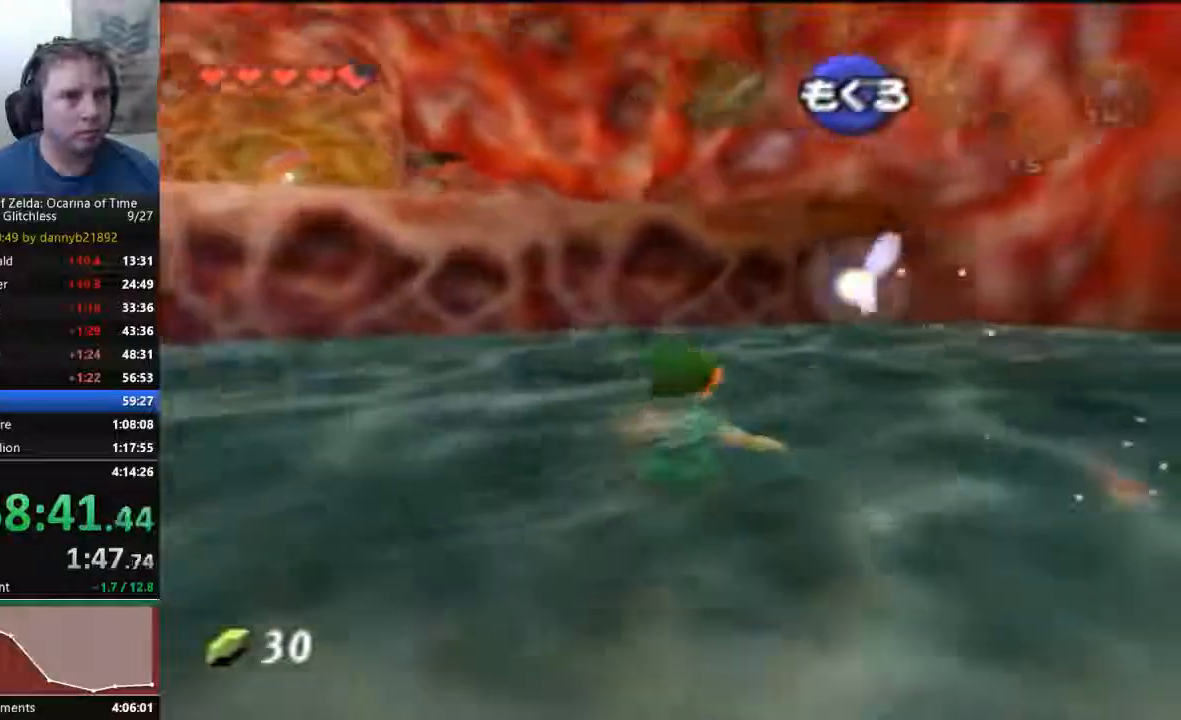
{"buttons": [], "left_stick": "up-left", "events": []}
...
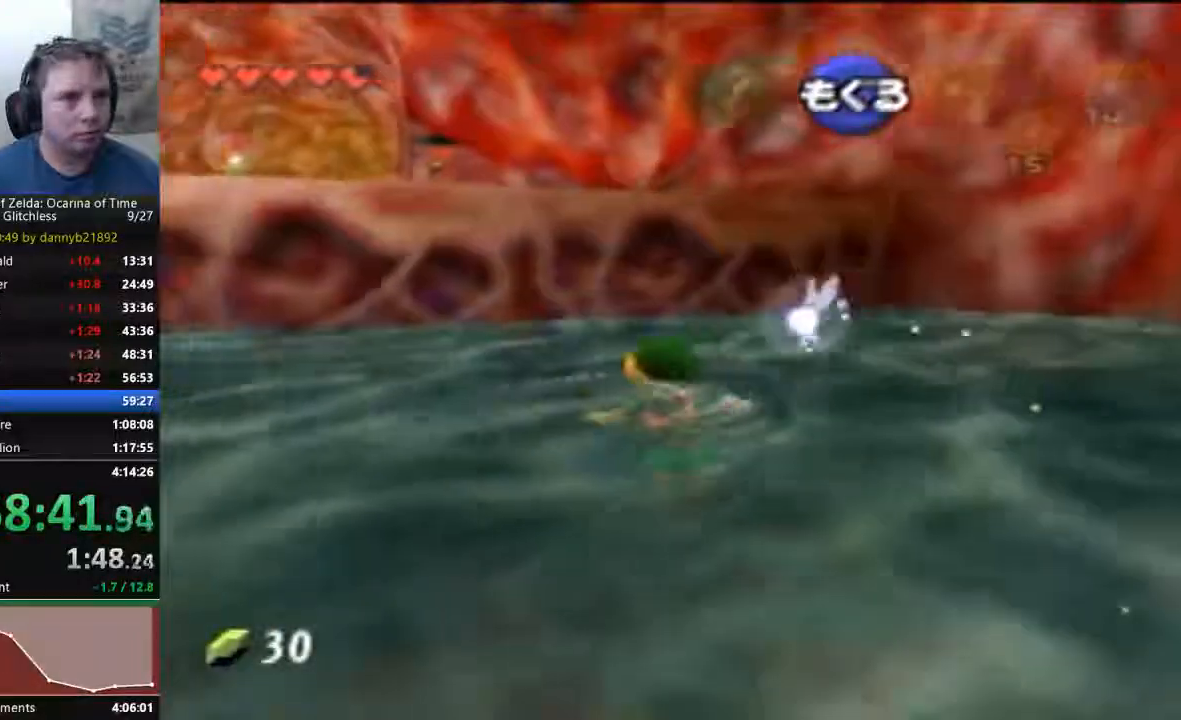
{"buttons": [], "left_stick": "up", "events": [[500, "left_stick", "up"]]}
* * *
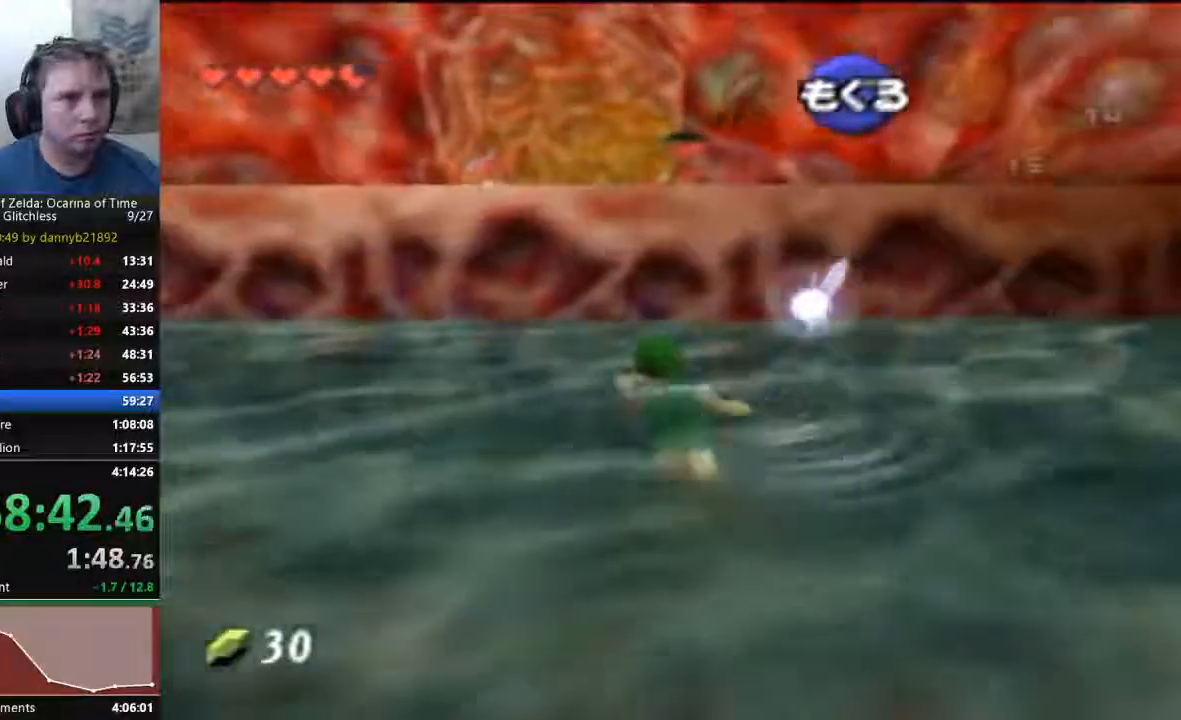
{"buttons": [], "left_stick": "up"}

What to produce: Please count the lines in the material above that hold the word "events", and give only the total.

Expected answer: 2